AIM OF THE EXERCISE: Can you transcribe the data exactly? Leave the pictures out.

== SUPPLIED DATA

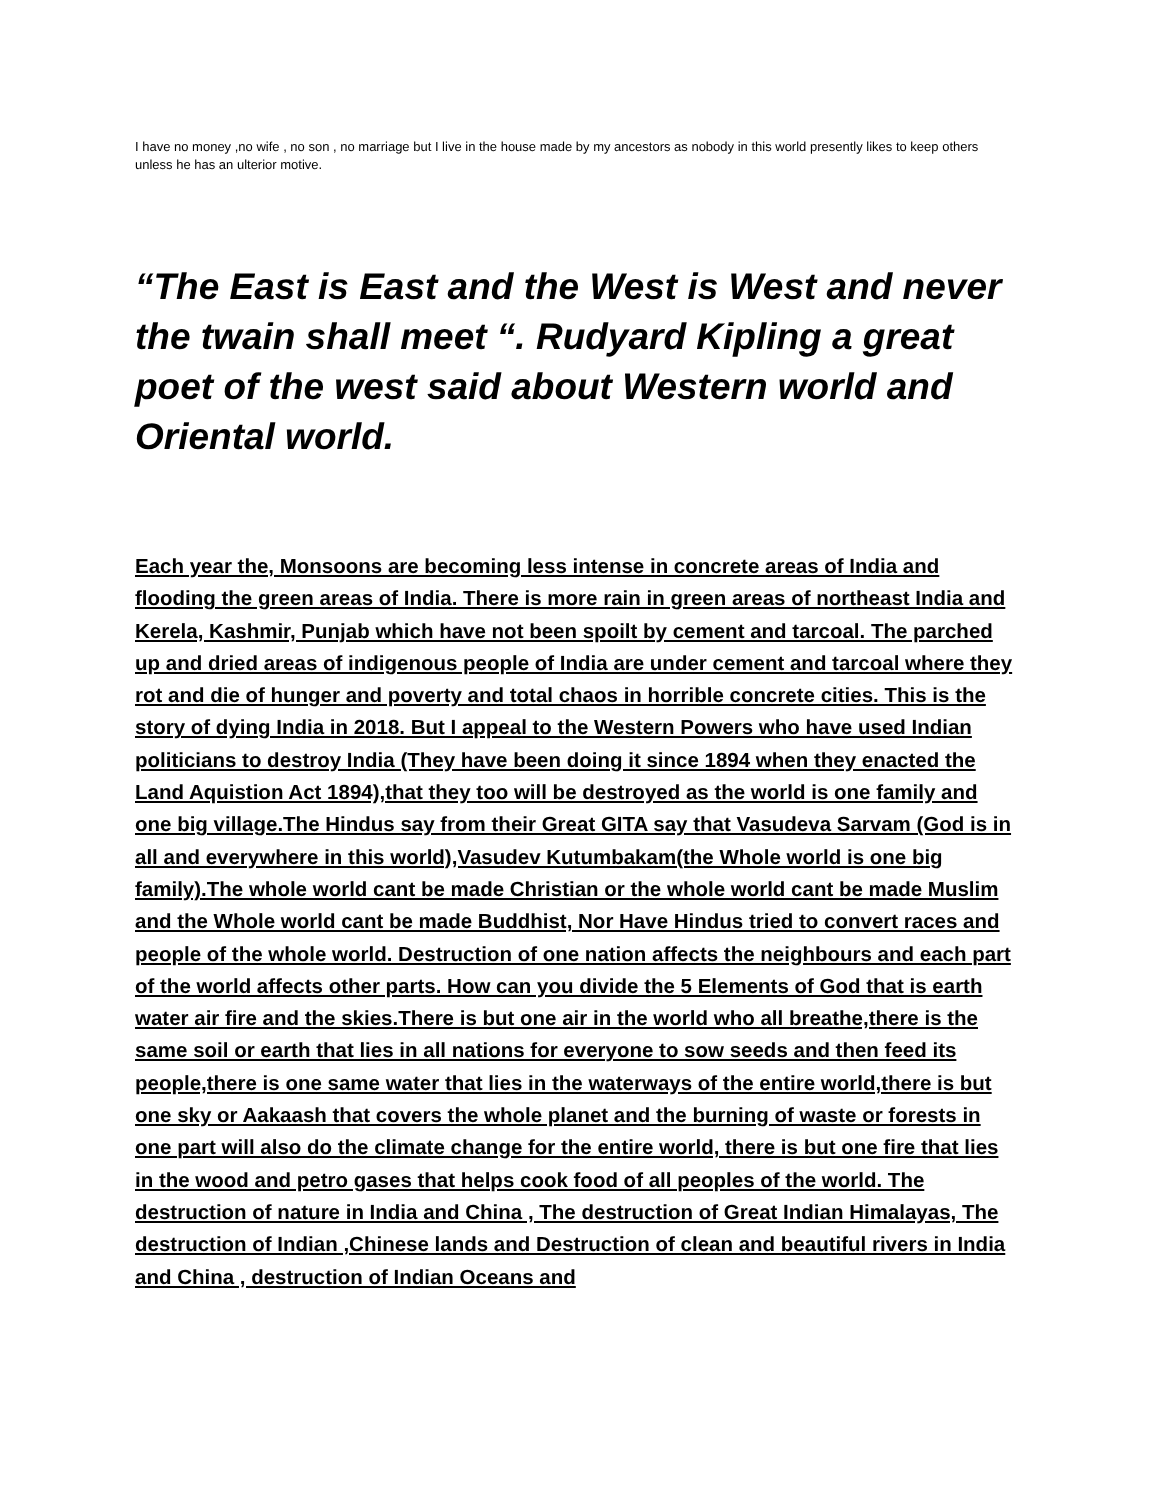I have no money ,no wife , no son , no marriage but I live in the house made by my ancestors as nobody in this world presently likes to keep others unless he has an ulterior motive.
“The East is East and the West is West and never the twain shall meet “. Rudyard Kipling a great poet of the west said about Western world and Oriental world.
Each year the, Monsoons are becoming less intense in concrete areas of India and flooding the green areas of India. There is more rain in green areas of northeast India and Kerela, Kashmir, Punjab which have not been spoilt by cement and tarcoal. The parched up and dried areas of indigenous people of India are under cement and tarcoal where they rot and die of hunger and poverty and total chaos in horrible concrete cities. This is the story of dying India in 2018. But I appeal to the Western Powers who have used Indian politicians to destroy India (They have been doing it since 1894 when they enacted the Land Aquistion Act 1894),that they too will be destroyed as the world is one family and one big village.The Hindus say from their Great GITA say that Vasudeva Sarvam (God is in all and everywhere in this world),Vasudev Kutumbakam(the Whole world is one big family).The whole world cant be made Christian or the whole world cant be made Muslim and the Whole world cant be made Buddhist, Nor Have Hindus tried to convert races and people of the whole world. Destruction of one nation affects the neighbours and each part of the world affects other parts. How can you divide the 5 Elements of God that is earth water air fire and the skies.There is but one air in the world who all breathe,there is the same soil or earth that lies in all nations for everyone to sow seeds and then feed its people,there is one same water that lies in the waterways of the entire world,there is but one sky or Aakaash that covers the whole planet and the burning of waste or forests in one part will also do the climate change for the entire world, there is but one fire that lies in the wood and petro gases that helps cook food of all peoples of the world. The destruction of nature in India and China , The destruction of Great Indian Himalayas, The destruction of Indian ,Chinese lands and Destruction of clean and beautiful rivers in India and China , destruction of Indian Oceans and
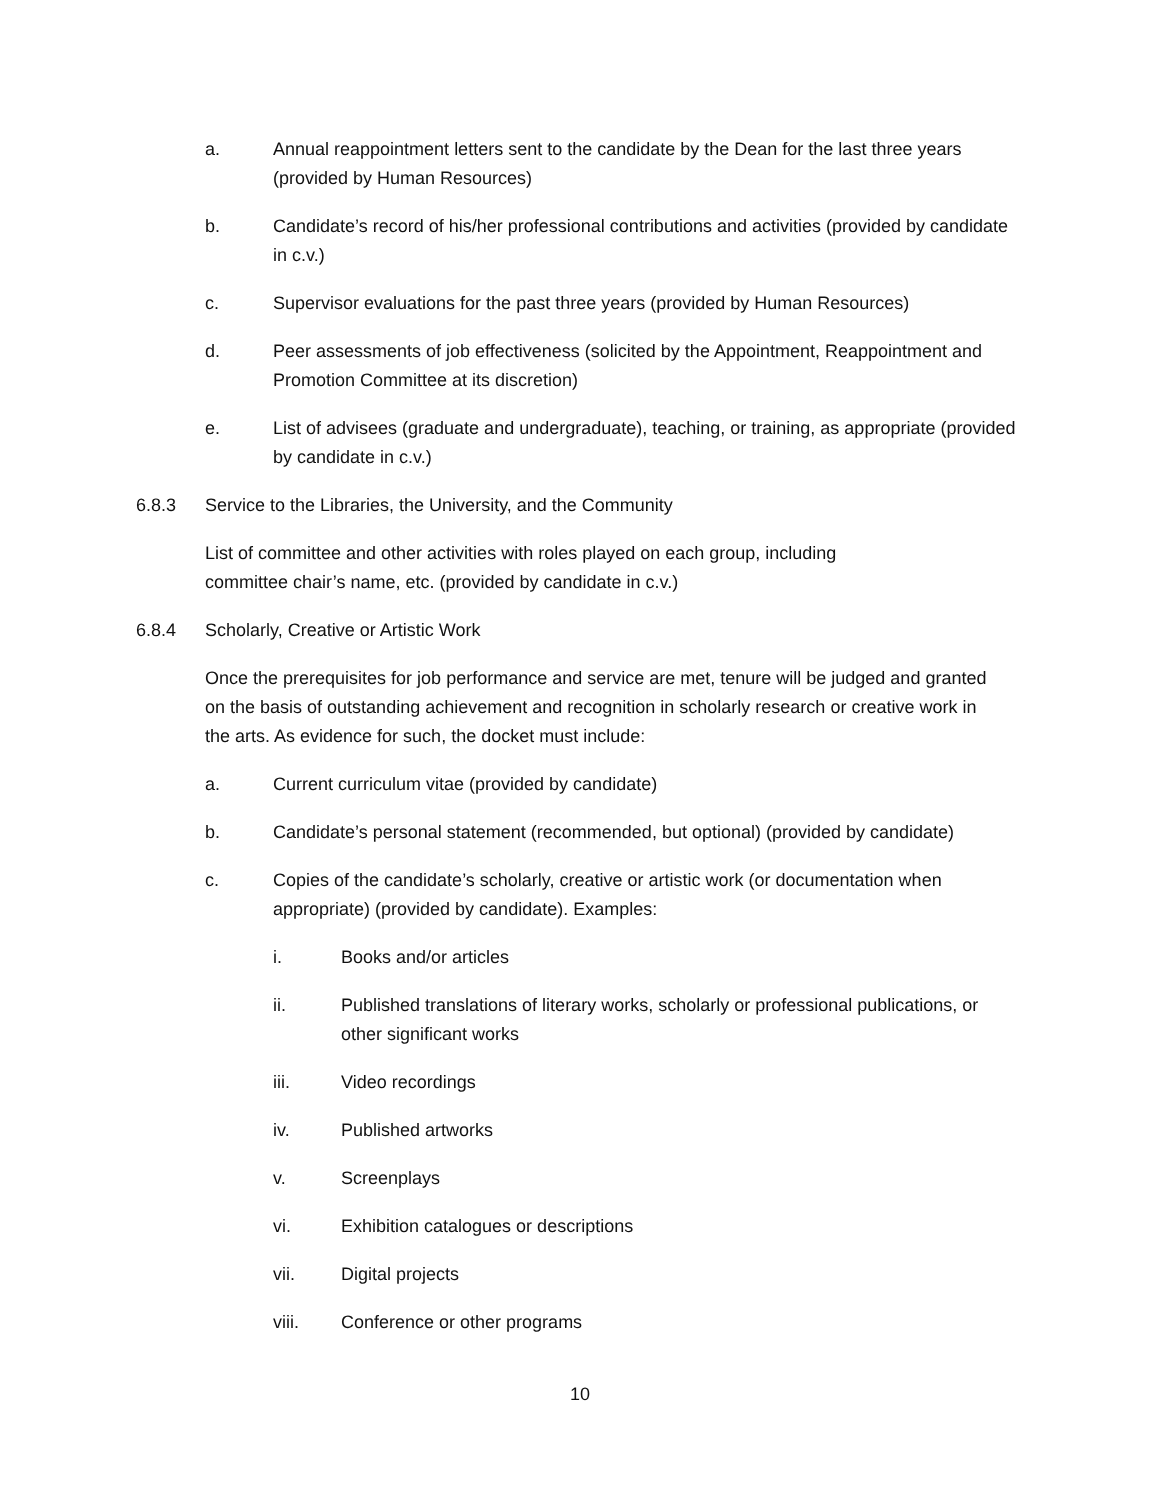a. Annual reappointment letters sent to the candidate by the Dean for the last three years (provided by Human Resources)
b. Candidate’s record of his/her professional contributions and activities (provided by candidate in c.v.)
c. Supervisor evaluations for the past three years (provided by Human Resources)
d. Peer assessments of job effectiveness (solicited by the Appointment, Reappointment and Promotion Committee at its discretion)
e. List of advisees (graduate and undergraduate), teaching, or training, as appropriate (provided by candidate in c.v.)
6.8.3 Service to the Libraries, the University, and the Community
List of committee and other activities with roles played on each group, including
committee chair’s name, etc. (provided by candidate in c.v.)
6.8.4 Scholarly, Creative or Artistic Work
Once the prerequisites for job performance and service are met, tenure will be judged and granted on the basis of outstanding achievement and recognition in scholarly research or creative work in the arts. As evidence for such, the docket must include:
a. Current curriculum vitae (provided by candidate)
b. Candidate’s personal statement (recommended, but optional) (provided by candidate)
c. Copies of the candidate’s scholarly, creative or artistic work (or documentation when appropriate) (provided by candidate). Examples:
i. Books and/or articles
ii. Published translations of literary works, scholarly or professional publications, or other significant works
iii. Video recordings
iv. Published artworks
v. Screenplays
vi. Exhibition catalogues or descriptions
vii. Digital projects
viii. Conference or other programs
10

====

FINISHED EXERCISE:
I have no money ,no wife , no son , no marriage but I live in the house made by my ancestors as nobody in this world presently likes to keep others unless he has an ulterior motive.
“The East is East and the West is West and never the twain shall meet “. Rudyard Kipling a great poet of the west said about Western world and Oriental world.
Each year the, Monsoons are becoming less intense in concrete areas of India and flooding the green areas of India. There is more rain in green areas of northeast India and Kerela, Kashmir, Punjab which have not been spoilt by cement and tarcoal. The parched up and dried areas of indigenous people of India are under cement and tarcoal where they rot and die of hunger and poverty and total chaos in horrible concrete cities. This is the story of dying India in 2018. But I appeal to the Western Powers who have used Indian politicians to destroy India (They have been doing it since 1894 when they enacted the Land Aquistion Act 1894),that they too will be destroyed as the world is one family and one big village.The Hindus say from their Great GITA say that Vasudeva Sarvam (God is in all and everywhere in this world),Vasudev Kutumbakam(the Whole world is one big family).The whole world cant be made Christian or the whole world cant be made Muslim and the Whole world cant be made Buddhist, Nor Have Hindus tried to convert races and people of the whole world. Destruction of one nation affects the neighbours and each part of the world affects other parts. How can you divide the 5 Elements of God that is earth water air fire and the skies.There is but one air in the world who all breathe,there is the same soil or earth that lies in all nations for everyone to sow seeds and then feed its people,there is one same water that lies in the waterways of the entire world,there is but one sky or Aakaash that covers the whole planet and the burning of waste or forests in one part will also do the climate change for the entire world, there is but one fire that lies in the wood and petro gases that helps cook food of all peoples of the world. The destruction of nature in India and China , The destruction of Great Indian Himalayas, The destruction of Indian ,Chinese lands and Destruction of clean and beautiful rivers in India and China , destruction of Indian Oceans and
a. Annual reappointment letters sent to the candidate by the Dean for the last three years (provided by Human Resources)
b. Candidate’s record of his/her professional contributions and activities (provided by candidate in c.v.)
c. Supervisor evaluations for the past three years (provided by Human Resources)
d. Peer assessments of job effectiveness (solicited by the Appointment, Reappointment and Promotion Committee at its discretion)
e. List of advisees (graduate and undergraduate), teaching, or training, as appropriate (provided by candidate in c.v.)
6.8.3 Service to the Libraries, the University, and the Community
List of committee and other activities with roles played on each group, including
committee chair’s name, etc. (provided by candidate in c.v.)
6.8.4 Scholarly, Creative or Artistic Work
Once the prerequisites for job performance and service are met, tenure will be judged and granted on the basis of outstanding achievement and recognition in scholarly research or creative work in the arts. As evidence for such, the docket must include:
a. Current curriculum vitae (provided by candidate)
b. Candidate’s personal statement (recommended, but optional) (provided by candidate)
c. Copies of the candidate’s scholarly, creative or artistic work (or documentation when appropriate) (provided by candidate). Examples:
i. Books and/or articles
ii. Published translations of literary works, scholarly or professional publications, or other significant works
iii. Video recordings
iv. Published artworks
v. Screenplays
vi. Exhibition catalogues or descriptions
vii. Digital projects
viii. Conference or other programs
10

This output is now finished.